How to Sun-Soak Yarn Skeins - dummies

How to Sun-Soak Yarn Skeins

Mason jars filled with yarn and color steep in the sun’s warmth for amazing results. The success of solar dyeing depends on your geography. If you live in the tropics, the sun’s heat on a hot day may be strong enough to set the dye. If the sun’s rays are less intense where you live, you can still use this method to slowly steep skeins or balls of yarn in multiple layers of color, but you will need to steam the Mason jars afterward to ensure a permanent bond.


In this demonstration, you create six tertiary colors from three primaries. You can vary this exercise by substituting another set of primary colors or by using preformulated colors.

Gather these materials to get started:

  • 4 100-yard (91m) balls or skeins

  • 4 cups (1,000ml) 1% dye stock WashFast dyes: Sun Yellow 119, Bright Red 351, National Blue 425c

  • 1-pint Mason jars (wide-mouth jars work best)

  • Plastic syringe for injecting dye

  • Plastic fork

  • Canning pot with rack and lid


The yarn must be presoaked in an acid solution for one hour ahead of time. Use a 5-gallon plastic bucket with a lid. Add 6 tablespoons citric acid crystals and 2 teaspoons Synthrapol to 1 gallon room-temperature water (approximately 95°F/35°C). If you are working with balls of yarn, use a nylon mesh bag to keep the balls intact during the presoak.

  1. Create 4 cups (1,000ml) 1% stock solution of each color. Then mix six colors combining the three stock solutions as follows to make 3.5 ounces (100ml) of each new color.


    Using metric measurements makes it easier to measure small amounts of dye for the blends.

    • Color 1: 80ml Yellow, 10ml Red, 10ml Blue

    • Color 2: 30ml Yellow, 40ml Red, 30ml Blue

    • Color 3: 50ml Yellow, 10ml Red, 40ml Blue

    • Color 4: 40ml Yellow, 50ml Red, 10ml Blue

    • Color 5: 50ml Yellow, 20ml Red, 30ml Blue

    • Color 6: 70ml Yellow, 10ml Red, 20ml Blue

  2. Remove the balls of yarn from the acid presoak and gently squeeze to remove excess water. Pour 50ml of each color into a Mason jar and then add 50ml of water to make 100ml of liquid. Stir to combine dye and water.

  3. Place one ball of yarn into each jar. Cover the jar and shake well to distribute the dye color. Then place the jars outdoors on a raised surface in a hot, sunny location.


    This is the sun-steeping process, which is a little like brewing sun tea!

    Check the jars periodically. Depending on temperature, you will eventually see that the water in the jar has turned clear and the yarn has absorbed the dye.

  4. Inject a second color into the jar.


    Select a color that contrasts with each of the jars (for example, choose Color 2 to pair with Color 1 or Color 4 to go with Color 6). Use a syringe to add approximately 50ml of the contrasting color into the jar.

  5. Use a plastic fork to gently lift the yarn, allowing the dye to travel down the side of the jar. Use the syringe to draw some of the dye liquid and inject it into the center of the ball.


  6. Replace the lids on the jars and put them back in their sunny warm spot. Allow them to sit for several hours without moving or disturbing the yarn.


    This is the second half of the steeping process.

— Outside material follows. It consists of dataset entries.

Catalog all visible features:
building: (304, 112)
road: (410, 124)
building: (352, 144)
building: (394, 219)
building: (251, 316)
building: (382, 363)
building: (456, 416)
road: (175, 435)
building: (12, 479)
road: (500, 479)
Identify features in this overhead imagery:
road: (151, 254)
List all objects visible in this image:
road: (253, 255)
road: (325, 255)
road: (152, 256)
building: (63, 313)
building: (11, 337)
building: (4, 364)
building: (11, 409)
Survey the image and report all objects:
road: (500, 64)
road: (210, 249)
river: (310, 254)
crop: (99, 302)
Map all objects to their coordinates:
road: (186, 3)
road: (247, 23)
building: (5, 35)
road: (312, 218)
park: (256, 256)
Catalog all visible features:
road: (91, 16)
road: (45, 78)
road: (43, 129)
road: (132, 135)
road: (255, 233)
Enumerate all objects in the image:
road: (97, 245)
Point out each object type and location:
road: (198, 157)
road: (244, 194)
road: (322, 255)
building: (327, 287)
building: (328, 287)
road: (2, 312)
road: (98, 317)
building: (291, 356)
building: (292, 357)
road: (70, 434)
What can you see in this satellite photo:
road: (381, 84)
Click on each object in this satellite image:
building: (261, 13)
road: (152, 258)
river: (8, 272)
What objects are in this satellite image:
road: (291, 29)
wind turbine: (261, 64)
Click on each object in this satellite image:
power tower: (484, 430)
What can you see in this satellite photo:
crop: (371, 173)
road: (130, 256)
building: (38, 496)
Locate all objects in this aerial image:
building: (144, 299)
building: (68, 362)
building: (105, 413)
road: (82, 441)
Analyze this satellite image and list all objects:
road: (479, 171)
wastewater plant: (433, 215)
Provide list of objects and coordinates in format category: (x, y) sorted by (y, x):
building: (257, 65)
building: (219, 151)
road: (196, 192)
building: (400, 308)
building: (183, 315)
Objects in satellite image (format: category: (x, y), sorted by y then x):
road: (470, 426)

    If you live in a very hot part of the globe, the sun’s heat may be sufficient to create the chemical bond between the yarn and dye. The water should be clear at the end of the process. You can check to see if the dye is color fast by washing one of the balls of yarn in warm water with Synthrapol. If you see any color bleeding, place the remaining jars in the canning pot and steam for 30 minutes.

  7. When the yarn has reached room temperature, place the balls back into the nylon mesh bag and rinse them in a warm bath with Synthrapol. Use a second rinse to remove the detergent suds. Press the yarn inside a towel to remove excess moisture or place the bag with yarn in the washing machine to spin out excess water.


    The most exciting part of the process comes when you wind the ball into the skein, to see the marble effect created by the interaction of the two contrasting dyes.

This project is an interesting way to create six balls of yarn in colors that work well together in the same project. You can repeat this process using any of the WashFast or Cushing primary colors. Select a project that will juxtapose your coordinating yarn colors.